Qualche morte ha fatto più scalpore di altre, come quella della 18enne Camilla Canepa, deceduta dopo aver ricevuto una dose Astrazeneca a un open day. Morte che aveva portato all’immediata sospensione del vaccino per gli under 60, salvo scelte personali o errori madornali, come quelli che avvengono a più riprese in Toscana: l’ultimo solo pochi giorni fa, dove in un Hub di Empoli 11 persone, età media 36 anni, hanno ricevuto il vaccino AstraZeneca invece del Moderna.

Un errore a cui la Asl pensa di porre rimedio, come fa sapere tramite Ansa “proponendo loro una seconda dose ‘eterologa’ utilizzando un siero diverso da AstraZeneca”. Scelta questa che era stata presa in tutta fretta dopo la morte di Camilla e su cui non esistono ancora abbastanza dati per evidenziarne effetti collaterali a breve e lunga durata.

Mentre ancora non sappiamo con esattezza quante persone siano effettivamente morte esclusivamente a causa del Covid nel nostro Paese, l’Aifa ci fa sapere nel sesto Rapporto sulla Farmacovigilanza del vaccino Covid che tra il 27 dicembre 2020 e il 26 giugno 2021 sono pervenute circa 76.206 segnalazioni di eventi avversi relativi alla somministrazione di uno dei quattro vaccini, di cui le segnalazioni gravi corrispondono all’11,9% del totale. Un numero basso, a ben vedere, che probabilmente non tiene conto delle indagini ancora in corso e di tutti i casi che non sono stati denunciati.

Solo nella settimana appena trascorsa le Procure di varie città italiane hanno aperto diversi fascicoli disposto autopsie per capire se ci sia correlazione tra vaccino e morte. In Provincia di Agrigento la procura ha aperto una indagine sulla possibile correlazione tra la morte dell’avvocato 59enne Venerando Bellomo e la somministrazione della seconda dose del vaccino Pfizer. Secondo quanto riportato dai familiari l’uomo era in perfetto stato di salute.

Così come avvenuto in provincia di Siena, dove una donna di 49 anni è deceduta la mattina dopo aver ricevuto la prima dose del vaccino Moderna.

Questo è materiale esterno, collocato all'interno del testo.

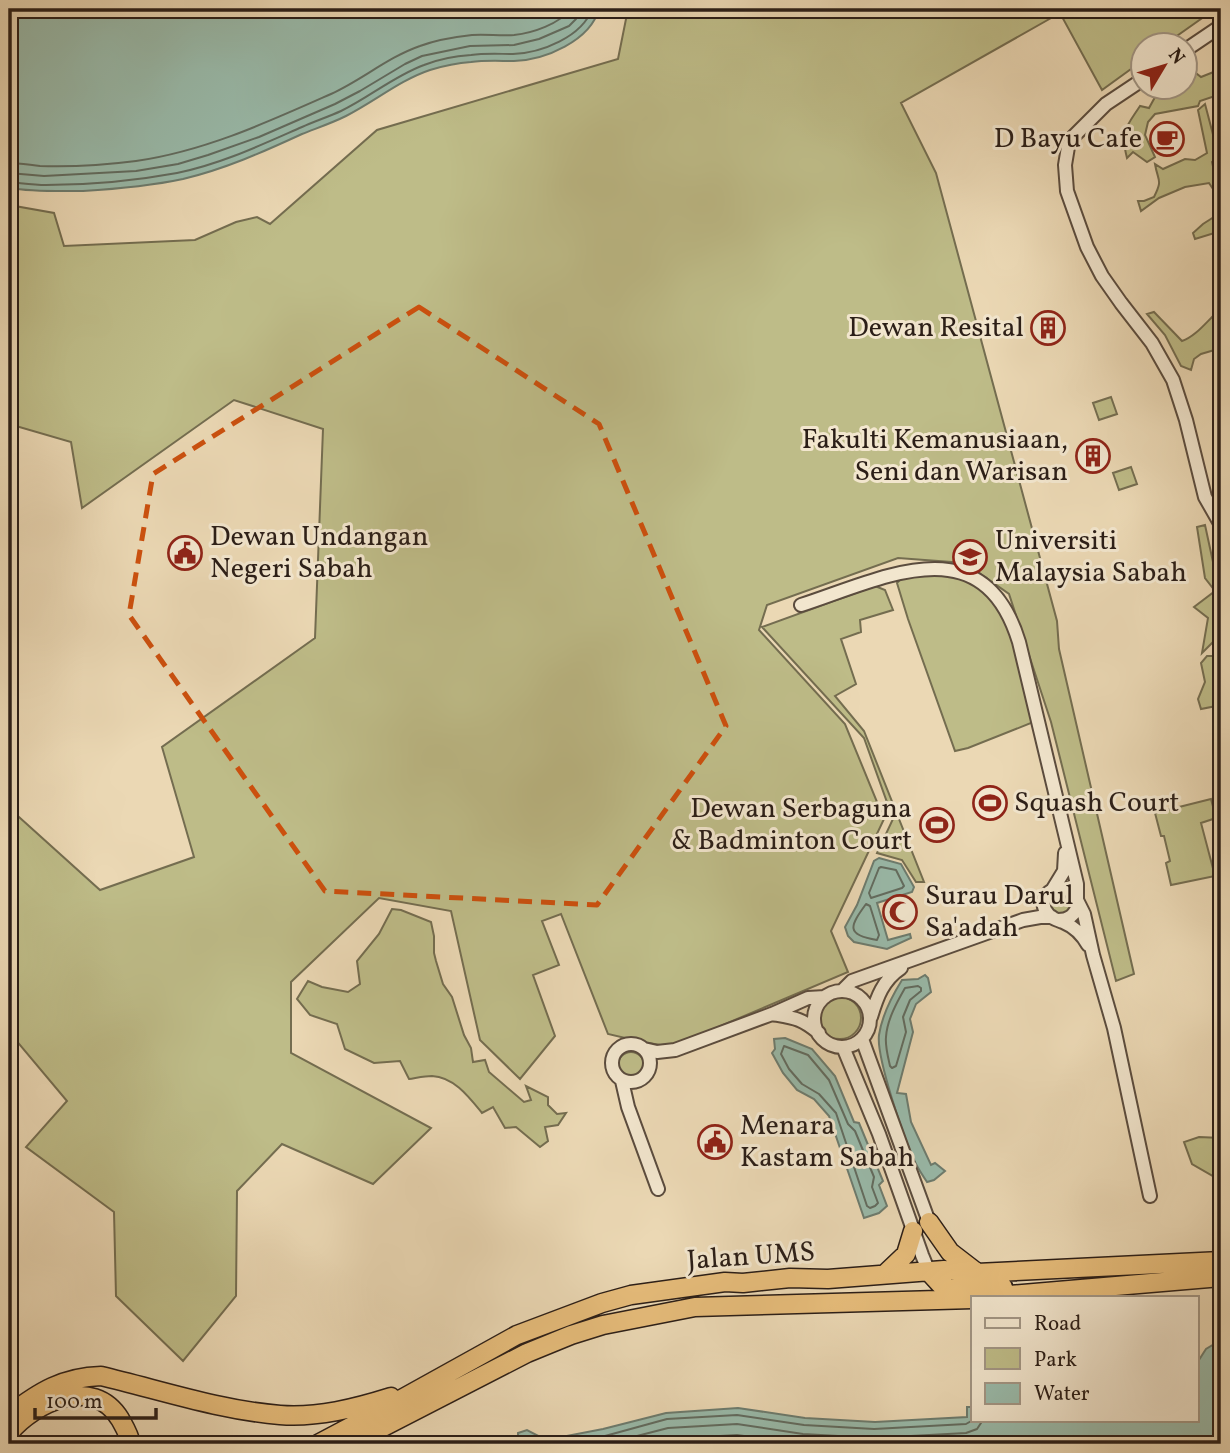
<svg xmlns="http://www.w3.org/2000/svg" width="1230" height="1453" font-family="Vollkorn,serif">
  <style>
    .green { fill: #bebc88; stroke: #746d50; stroke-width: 2 }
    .water { fill: #99baaa; stroke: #6d7c6f; stroke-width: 2 }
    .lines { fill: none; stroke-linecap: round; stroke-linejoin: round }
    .shore { stroke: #626c60; stroke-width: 2 }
    .stream { stroke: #6d7c6f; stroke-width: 2.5 }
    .minor-casing { stroke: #5b4c3e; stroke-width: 16 }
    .highway-casing { stroke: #2b1e17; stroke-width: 21 }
    .minor { stroke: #f2e6ce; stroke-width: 12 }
    .highway { stroke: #e6bc7a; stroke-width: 18 }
    .marked { fill: none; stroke: #cc500e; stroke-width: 5; stroke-dasharray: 14 9; stroke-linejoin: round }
    .labels { text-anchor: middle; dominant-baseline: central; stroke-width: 6; stroke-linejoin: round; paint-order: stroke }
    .poi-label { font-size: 28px; fill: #2b1e17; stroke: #f2e6ce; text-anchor: start }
    .street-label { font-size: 28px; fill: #2b1e17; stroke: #f2e6ce }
  </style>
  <rect width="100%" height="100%" fill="#ebd8b4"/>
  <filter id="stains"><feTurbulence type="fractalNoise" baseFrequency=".00286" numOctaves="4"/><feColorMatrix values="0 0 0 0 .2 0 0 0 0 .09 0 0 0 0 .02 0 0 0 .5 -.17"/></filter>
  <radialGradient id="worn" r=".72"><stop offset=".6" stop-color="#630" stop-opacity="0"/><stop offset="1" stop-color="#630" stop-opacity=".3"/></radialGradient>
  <path class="green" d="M628,9H1215L1164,45L1142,46V61L1102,90L1060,13L901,103L936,173L1057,621L1059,649L1134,974L1116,981L1051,722L1009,594L965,563L898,558L767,605L759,630L845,724L884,819L831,931L848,972L671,1047L638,1041L608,1034L561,914L542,921L559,965L533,975L555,1036L520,1079L480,1040L451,911L379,898L291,982V1053L431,1128L373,1184L282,1144L237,1191L236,1296L183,1361L116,1296L114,1212L26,1147L67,1101L9,1032V808L100,890L194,857L162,747L315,638L323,429L234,400L82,508L71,442L9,424V205L54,213L64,246L195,240L236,222L257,217L270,224L377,130L618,59Z
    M1192,70L1201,77L1221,69V94L1200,101L1198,106L1155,114L1148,122L1145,135L1155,157L1147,162L1133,152L1127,158C1120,131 1125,129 1140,106L1149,108L1160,88H1184L1185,71Z
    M1205,104L1216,146V159L1212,162L1217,185L1221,189V231L1195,239L1193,233L1203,224L1217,215V195L1209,183L1185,187L1159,198L1141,211L1138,201H1144L1154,197C1163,179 1158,182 1155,164L1163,169L1185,159L1195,160L1207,153L1198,110Z
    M1154,312L1182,341C1194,337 1204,325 1213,316H1221V337H1219L1218,349L1201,354L1194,359L1191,370L1181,366L1165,335L1147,314Z
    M1111,397L1117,414L1099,420L1093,403Z
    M1131,467L1137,484L1119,490L1113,473Z
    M1205,525L1213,562L1221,569V634L1202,653L1208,618L1194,607L1215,591L1205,578L1197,527Z
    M941,573C962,578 984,586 998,603C1017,626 1027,686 1034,717L1031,723L968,748L955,751L908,619L897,583L903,576Z
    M875,586L885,590L893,610L860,620L861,632L841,639L856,684L835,696L864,731L924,882H916L902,860L877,853L893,819L864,738L762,627Z
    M1207,656H1215C1225,670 1224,692 1216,706L1201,709L1198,699L1205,682L1201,663Z
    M1211,799L1216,818L1201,823L1215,876L1171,885L1166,863L1170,861L1164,836H1161L1155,813Z
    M1050 904a11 11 0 1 1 22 0a11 11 0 1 1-22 0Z
    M392,909L401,910L431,922L434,936V953L436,961L443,984L452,997L464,1035L471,1048L473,1062L485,1060L489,1072L524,1102L531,1100L526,1086L548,1097V1105L557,1114L566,1113L558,1125L545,1127L548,1141L540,1147L516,1127L505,1128L493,1107L482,1113C469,1097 454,1077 432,1076C425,1076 416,1078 409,1079L400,1061L374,1063L345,1049L337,1024L310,1015L297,999L308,981L322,987L348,992L360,984L357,961L379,934Z
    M819 1018a21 21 0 1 1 42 0a21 21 0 1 1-42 0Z
    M618 1065a13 13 0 1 1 26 0a13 13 0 1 1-26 0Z
    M1199,1137L1221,1138V1198L1216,1178L1192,1164L1184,1142Z"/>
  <path class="water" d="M9,9H599C590,41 545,60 514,61C500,61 485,60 471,62C457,63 443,66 430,70C400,80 374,102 346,116C332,123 317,128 302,134C263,152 225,169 183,179C150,186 116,189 83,191C58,191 34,192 9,188Z
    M879,858L901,864L914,887L912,892L877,903L888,940L910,934L911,938L887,949L854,942L848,936L845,927L857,905L874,861Z
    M925,975L928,978L931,992L916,1004L910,1019L913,1032L897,1093L906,1094L911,1122L931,1165L935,1163L945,1171L934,1180L927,1182C923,1176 919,1170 916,1164C905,1142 876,1057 879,1035C882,1015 892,996 902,980L918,979Z
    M785,1038L812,1049L835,1076L854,1122L859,1123L883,1181L879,1185L887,1206L879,1213L864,1218L829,1116L814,1099L797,1090L783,1073L772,1053L775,1049L774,1039Z
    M1221,1340V1444H518V1433L527,1430L546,1440L603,1429L666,1413L738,1408L805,1418L875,1422L967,1417V1407H973V1420H1197V1363L1206,1349Z"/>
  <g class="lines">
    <path class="shore" d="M9,163C19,163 30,165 40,166C72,167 105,165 136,161C205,151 268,122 331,94C362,80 388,57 420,46C436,40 454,37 472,35C486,34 500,36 514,35C533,33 559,24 571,9
      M9,173L44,176L136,171L178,164L208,155L259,137L335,104L360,91L405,64L422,56L470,46L514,45L539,39L569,26L576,19L583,9
      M9,182C21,183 33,185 46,185C90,185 134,181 177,173C221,164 261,145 302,127C315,121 328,117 341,111C370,97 394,76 424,65C439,59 455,56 471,55C485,53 499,54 513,54C541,53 582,37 592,9
      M881,867L896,870L904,886L902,888L871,898L869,893L879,868Z
      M866,904L870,906L879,935L877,940C845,935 850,926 866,904Z
      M918,986L921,988V991L910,1000L903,1017L906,1032L896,1066L892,1068L890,1066C888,1057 885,1046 886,1037C887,1020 897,1002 905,988Z
      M784,1046L808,1055L829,1080L848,1124L855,1131L874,1177L872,1187L878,1203L875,1206L870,1208L867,1206L836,1113L819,1094L802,1084L789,1069L781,1054Z
      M561,1444L605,1436L667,1419L737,1415L804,1425L874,1429L966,1424L973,1420
      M606,1444L668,1428L737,1424L803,1434L874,1438L966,1433L977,1429L983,1420
      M648,1444L670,1439L737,1435L801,1444"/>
    <path class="stream" d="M1218,481L1221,492"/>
    <g class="minor-casing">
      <path id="minor" d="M1184,51L1221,26
        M1142,80L1106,104L1073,137L1068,147L1065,165L1067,191L1087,247L1102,276L1121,303L1152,343L1173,380L1186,420L1205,497L1221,525
        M801,605C884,578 983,524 1019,642L1077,884V900L1084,914L1093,955L1114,1028L1150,1196
        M1053,889L1064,871L1065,853
        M1058,920C1069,920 1075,915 1078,905L1073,893C1056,879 1034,898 1048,914C1052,919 1058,920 1063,922C1075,927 1082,934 1088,945
        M842,991L852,981L1023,920L1040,917H1052
        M814 1019a28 28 0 1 1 56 0a28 28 0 1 1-56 0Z
        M772,1014C795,1018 801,1018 819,1033
        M871,1017C877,997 883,980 901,968
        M862,1039L929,1222
        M612 1063a19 19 0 1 1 38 0a19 19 0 1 1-38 0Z
        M843,1047L879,1134L922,1255L929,1272
        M644,1049L657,1052L675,1050L772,1014L808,998L825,997
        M622,1081L628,1107L658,1189"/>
    </g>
    <g class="highway-casing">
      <path id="highway" d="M929,1222L950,1252L976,1272
        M929,1272L940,1284L949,1289L1003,1287
        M886,1273L906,1254L913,1231
        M986,1297L1221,1277
        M9,1415C39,1392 63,1377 101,1376C160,1390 219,1410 280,1415C317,1418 356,1408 391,1397
        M9,1433C35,1402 93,1375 120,1419C125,1428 129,1434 131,1444
        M318,1444L371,1416L517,1335L602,1303L631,1295L725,1282L743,1283L790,1278L828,1279L944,1270L977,1273L1221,1261
        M350,1444L527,1353L571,1335L603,1325L695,1307L973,1299"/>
    </g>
    <use href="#minor" class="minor"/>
    <use href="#highway" class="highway"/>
  </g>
  <path class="marked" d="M419,307L599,424L726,726L597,905L325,891L129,615L153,474Z"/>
  <defs>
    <g id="cafe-ring" transform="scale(1.75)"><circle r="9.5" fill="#f2e6ce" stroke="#8f2418" stroke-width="1.5"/><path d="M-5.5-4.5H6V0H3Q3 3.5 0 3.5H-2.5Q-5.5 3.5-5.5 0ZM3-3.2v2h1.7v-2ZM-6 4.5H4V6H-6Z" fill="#8f2418"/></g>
    <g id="building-ring" transform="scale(1.75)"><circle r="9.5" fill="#f2e6ce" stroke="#8f2418" stroke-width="1.5"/><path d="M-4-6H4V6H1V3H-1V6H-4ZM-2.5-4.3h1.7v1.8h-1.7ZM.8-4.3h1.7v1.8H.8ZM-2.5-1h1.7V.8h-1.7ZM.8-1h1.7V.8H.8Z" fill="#8f2418"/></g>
    <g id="civic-ring" transform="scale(1.75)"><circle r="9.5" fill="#f2e6ce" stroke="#8f2418" stroke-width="1.5"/><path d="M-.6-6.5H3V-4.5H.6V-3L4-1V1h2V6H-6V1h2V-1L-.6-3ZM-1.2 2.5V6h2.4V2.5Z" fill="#8f2418"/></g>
    <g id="university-ring" transform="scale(1.75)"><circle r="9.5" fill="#f2e6ce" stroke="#8f2418" stroke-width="1.5"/><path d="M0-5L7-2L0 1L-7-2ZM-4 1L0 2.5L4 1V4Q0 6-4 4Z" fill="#8f2418"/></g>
    <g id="stadium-ring" transform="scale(1.75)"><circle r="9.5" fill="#f2e6ce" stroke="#8f2418" stroke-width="1.5"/><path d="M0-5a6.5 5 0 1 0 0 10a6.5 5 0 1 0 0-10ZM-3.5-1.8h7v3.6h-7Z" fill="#8f2418"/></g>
    <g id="mosque-ring" transform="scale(1.75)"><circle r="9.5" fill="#f2e6ce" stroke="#8f2418" stroke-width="1.5"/><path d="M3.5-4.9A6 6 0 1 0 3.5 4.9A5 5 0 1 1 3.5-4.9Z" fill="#8f2418"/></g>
  </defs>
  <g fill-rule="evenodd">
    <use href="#cafe-ring" x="1167" y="139"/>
    <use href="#building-ring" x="1048" y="328"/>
    <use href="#building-ring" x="1093" y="456"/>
    <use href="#civic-ring" x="185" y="553"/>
    <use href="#university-ring" x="970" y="557"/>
    <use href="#stadium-ring" x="990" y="803"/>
    <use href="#stadium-ring" x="937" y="825"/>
    <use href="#mosque-ring" x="900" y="912"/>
    <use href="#civic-ring" x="715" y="1142"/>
  </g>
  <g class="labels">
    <g class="poi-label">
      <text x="1142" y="139" text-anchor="end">D Bayu Cafe</text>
      <text x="1024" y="328" text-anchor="end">Dewan Resital</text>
      <text x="1068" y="440" text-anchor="end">Fakulti Kemanusiaan,<tspan x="1068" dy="32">Seni dan Warisan</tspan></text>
      <text x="210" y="537">Dewan Undangan<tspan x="210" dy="32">Negeri Sabah</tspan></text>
      <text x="995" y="541">Universiti<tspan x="995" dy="32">Malaysia Sabah</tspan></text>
      <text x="1014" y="803">Squash Court</text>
      <text x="912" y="809" text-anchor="end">Dewan Serbaguna<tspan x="912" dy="32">&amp; Badminton Court</tspan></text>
      <text x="925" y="896">Surau Darul<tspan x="925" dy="32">Sa'adah</tspan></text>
      <text x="740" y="1126">Menara<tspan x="740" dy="32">Kastam Sabah</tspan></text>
    </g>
    <g class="street-label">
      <text transform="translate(751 1257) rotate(-4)">Jalan UMS</text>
    </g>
  </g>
  <rect width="1230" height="1453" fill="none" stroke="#ebd8b4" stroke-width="35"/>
  <rect x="10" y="10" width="1209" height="1432" fill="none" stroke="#2b1e17" stroke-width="3.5"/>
  <rect x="18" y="18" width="1195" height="1418" fill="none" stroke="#2b1e17" stroke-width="2"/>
  <rect x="971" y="1296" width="228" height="126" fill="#f2e6ce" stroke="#a29685" stroke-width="2"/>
  <rect x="985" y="1318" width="35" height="10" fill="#f2e6ce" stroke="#a29685" stroke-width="2"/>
  <text x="1034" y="1330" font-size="21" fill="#2b1e17">Road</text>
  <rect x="985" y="1348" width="35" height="21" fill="#bebc88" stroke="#a29685" stroke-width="2"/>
  <text x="1034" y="1366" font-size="21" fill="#2b1e17">Park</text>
  <rect x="985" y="1383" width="35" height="21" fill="#99baaa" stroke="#a29685" stroke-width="2"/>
  <text x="1034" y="1400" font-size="21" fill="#2b1e17">Water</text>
  <g transform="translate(1164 66) rotate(52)"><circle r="33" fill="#f2e6ce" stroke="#a29685" stroke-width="2"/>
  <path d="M0-5L12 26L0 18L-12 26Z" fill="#8f2418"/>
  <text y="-10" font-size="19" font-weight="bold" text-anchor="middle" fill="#2b1e17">N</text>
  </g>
  <path d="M35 1408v10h121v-10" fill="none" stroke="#2b1e17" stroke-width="3.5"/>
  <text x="46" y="1408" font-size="21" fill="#2b1e17" stroke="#f2e6ce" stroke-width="5" paint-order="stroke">100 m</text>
  <rect width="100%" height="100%" filter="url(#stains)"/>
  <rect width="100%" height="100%" fill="url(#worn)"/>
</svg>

Al momento non è ancora stabilita una correlazione certa tra vaccino e decesso, ma l’autopsia è stata disposta proprio per queste ore.

Sono in corso le indagini anche sulla morte improvvisa del 22enne Danilo D’Argenio, stroncato da un infarto mentre partecipava a un matrimonio il 2 luglio scorso. La famiglia ha presentato una denuncia non solo per chiarire se ci siano stati ritardi nell’attivazione dei soccorsi, ma anche per verificare eventuali connessioni del malore con la somministrazione del vaccino Johnson&Johnson che Danilo aveva ricevuto lo scorso 10 giugno.